CHOP Treats World’s First Patient to Get Personalized Gene Editing Therapy

Rare Daily Staff

In a medical first, a team at Children’s Hospital of Philadelphia and Penn Medicine has successfully treated a child diagnosed with a rare genetic disorder with customized CRISPR gene editing therapy.

The landmark suggests the possibility of using a bespoke gene editing therapy to treat other people with rare genetic diseases for whom no medical treatments are available.

The child, KJ, was born with a rare metabolic disease known as severe carbamoyl phosphate synthetase 1 (CPS1) deficiency. After spending the first several months of his life in the hospital, on a restrictive diet, KJ received the first dose of his bespoke therapy in February 2025, between six and seven months of age.

The treatment was administered safely, and he is growing well and thriving.

KJ was only days old when he was diagnosed with a rare metabolic disorder and transferred to Children’s Hospital of Philadelphia where doctors were actively researching new cell and gene therapies.

The case is detailed and reported on in a study published by The New England Journal of Medicine and was presented at the American Society of Gene & Cell Therapy Annual Meeting in New Orleans.

“While KJ is just one patient, we hope he is the first of many to benefit from a methodology that can be scaled to fit an individual patient’s needs,” said Rebecca Ahrens-Nicklas, director of the Gene Therapy for Inherited Metabolic Disorders Frontier Program at Children’s Hospital of Philadelphia and an assistant professor of Pediatrics in the Perelman School of Medicine at the University of Pennsylvania.

While CRISPR-based gene editing can precisely correct disease-causing variants in the human genome, but relatively few diseases benefit from a “one-size-fits-all” gene editing approach because many disease-causing variants exist. It is unlikely that any drug developer would develop a treatment for many of the existing ultra-rare diseases because of the cost and small potential market.

Researchers and clinicians at CHOP and Penn began collaborating to study the feasibility of creating customized gene editing therapies for individual patients in 2023.

Ahrens-Nicklas and Kiran Musunuru, professor for Translational Research in Penn’s Perelman School of Medicine, both co-corresponding authors on the published report, began collaborating to study the feasibility of creating customized gene editing therapies for individual patients in 2023. Both are members of the NIH-funded Somatic Cell Genome Editing Consortium, which supports collaborative genome editing research.

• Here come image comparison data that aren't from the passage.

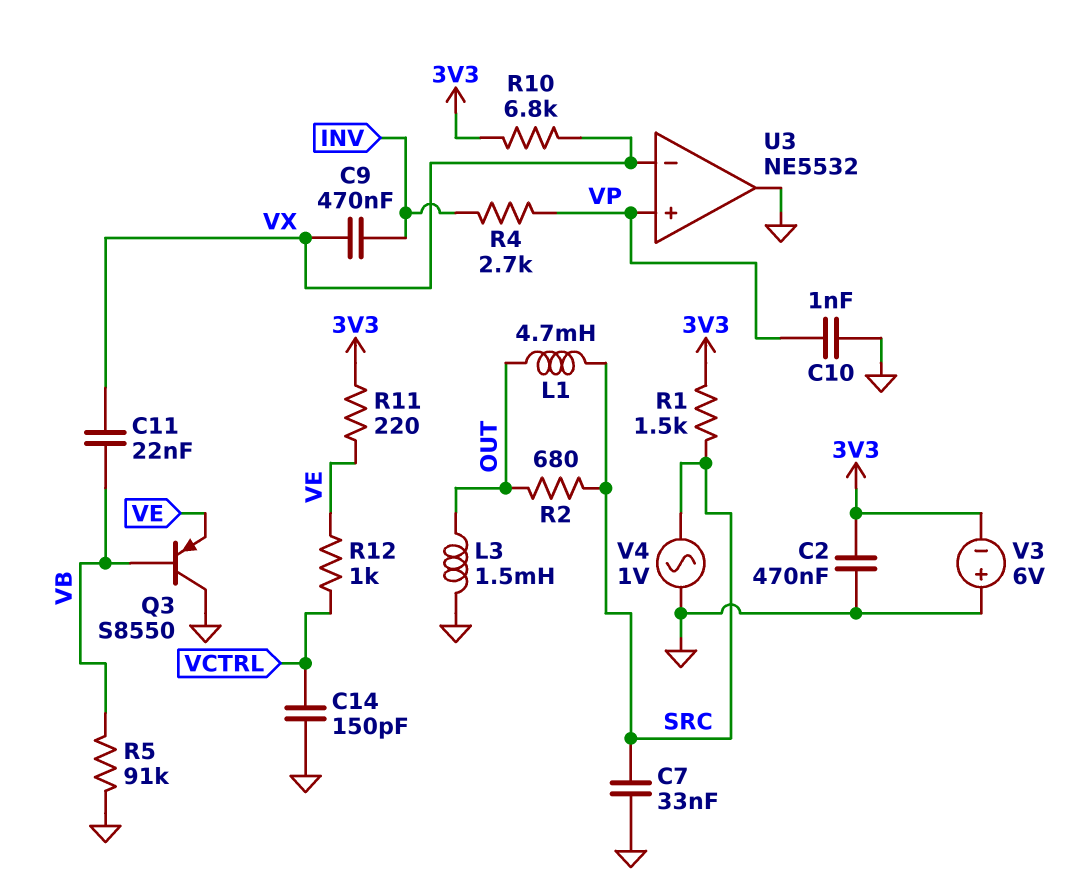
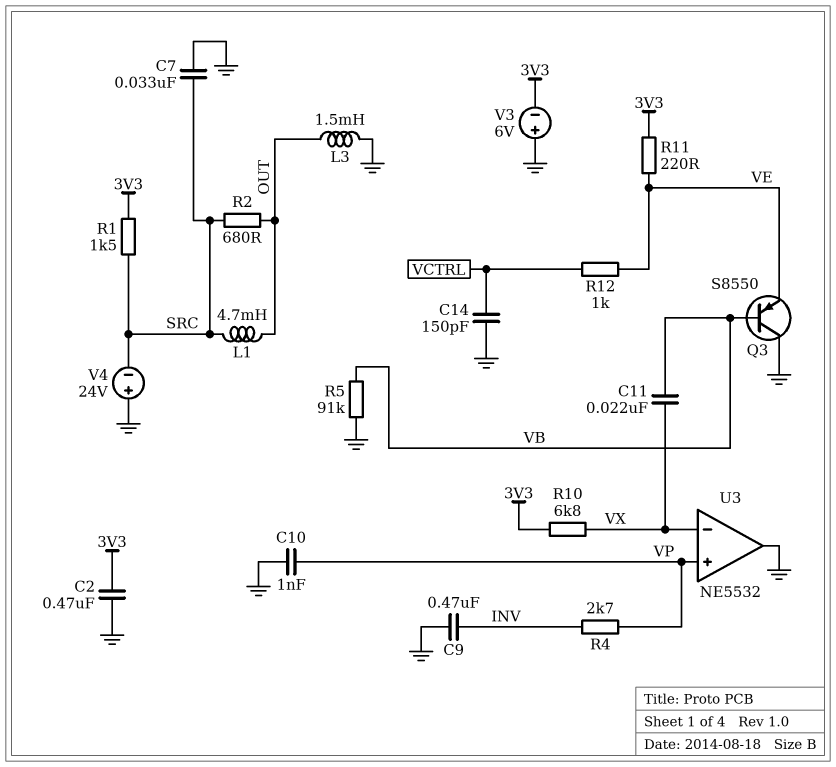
C9: 470nF (INV, VX) -> 470nF (GND, INV)
V4: AC 1V (GND, SRC) -> 24V (plus GND, minus SRC)

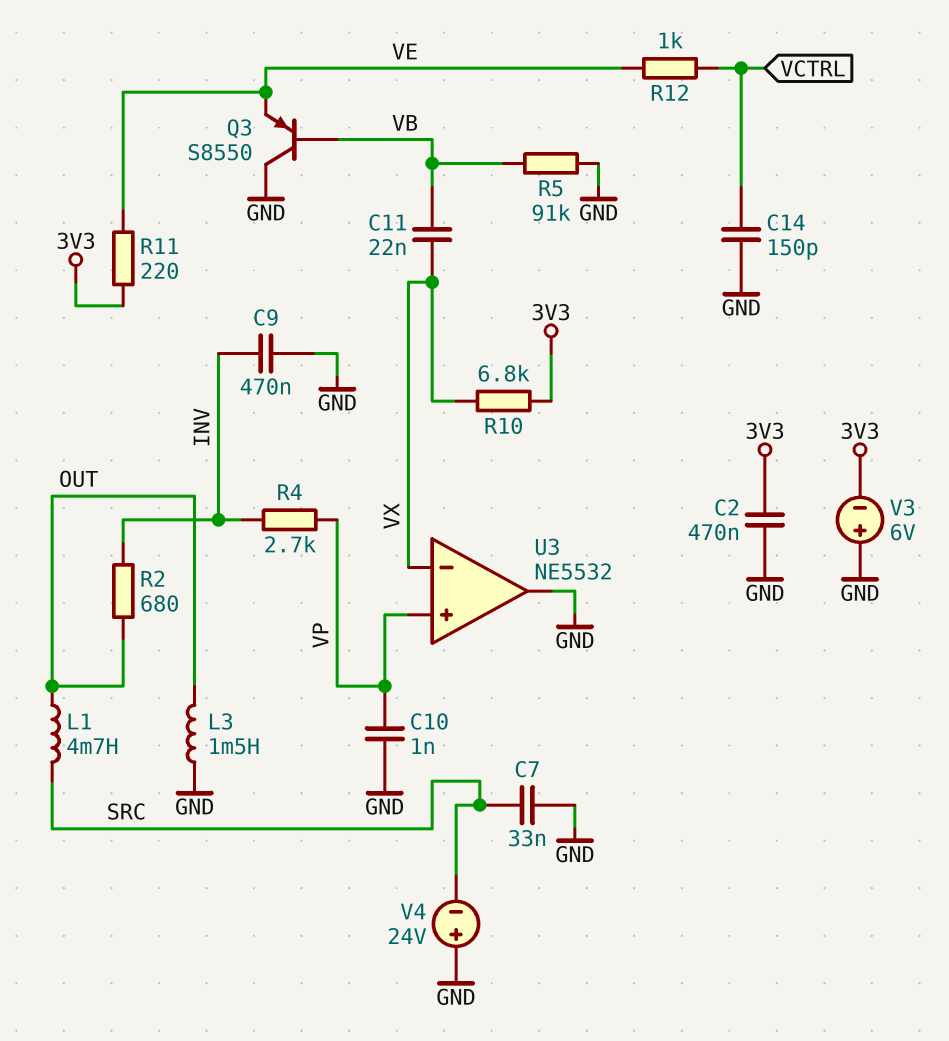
R1: 1.5k (3V3, SRC) -> none
R2: 680 (OUT, SRC) -> 680 (INV, OUT)

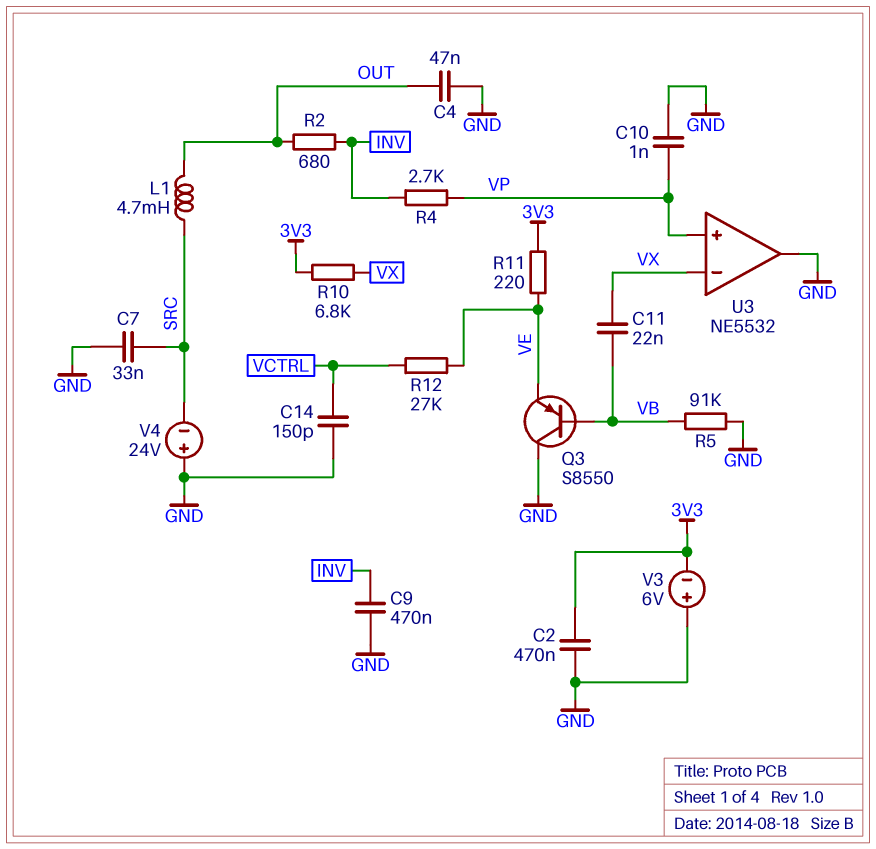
C4: none -> 47nF (GND, OUT)
L3: 1.5mH (GND, OUT) -> none
R12: 1k (VCTRL, VE) -> 27k (VCTRL, VE)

The study was supported by grants from the National Institutes of Health Somatic Cell Genome Editing Program and additional National Institutes of Health grants. Acuitas Therapeutics, Integrated DNA Technologies, Aldevron, and Danaher Corporation made in-kind contributions. The CHOP Research Institute’s Gene Therapy for Inherited Metabolic Disorders Frontier Program provided additional funding.

Ahrens-Nicklas and Musunuru decided to focus on urea cycle disorders. Ammonia is naturally produced during the normal breakdown of proteins in the body. In most cases, the body converts the ammonia to urea and then excretes it through urine. Children with a urea cycle disorder lack an enzyme in the liver needed to convert ammonia to urea. Ammonia then builds up to a toxic level, which can cause organ damage, particularly in the brain and the liver.

Typically, patients with CPS1 deficiency are treated with a liver transplant. However, for patients to receive a liver transplant, they need to be medically stable and old enough to handle such a significant procedure. During that time, episodes of increased ammonia can put patients at risk for ongoing, lifelong neurologic damage or even prove fatal. Because of these threats to lifelong health, the researchers knew that finding new ways to treat patients who are too young and small to receive liver transplants would be life-changing for families whose children faced this disorder.

After years of preclinical research with similar disease-causing variants, Ahrens-Nicklas and Musunuru targeted KJ’s specific variant of CPS1, which was identified soon after his birth. Within six months, their team designed and manufactured a base editing therapy delivered through lipid nanoparticles to the liver to correct KJ’s faulty enzyme.

Kiran Musunru, MD, PhD, MPH, ML, MRA, (left) and Rebecca Ahrens-Nicklas, MD, PhD, (right) led the group of researchers from CHOP and Penn who developed a personalized treatment for baby KJ.

As of April 2025, KJ had received three doses of the therapy with no serious side effects. In the short time since treatment, he has tolerated increased dietary protein and needed less nitrogen scavenger medication. He has also been able to recover from certain typical childhood illnesses like rhinovirus without ammonia building up in his body. Longer follow-up is needed to evaluate the benefits of the therapy fully.

“We want each and every patient to have the potential to experience the same results we saw in this first patient, and we hope that other academic investigators will replicate this method for many rare diseases and give many patients a fair shot at living a healthy life,” Musunuru said. “The promise of gene therapy that we’ve heard about for decades is coming to fruition, and it’s going to utterly transform the way we approach medicine.”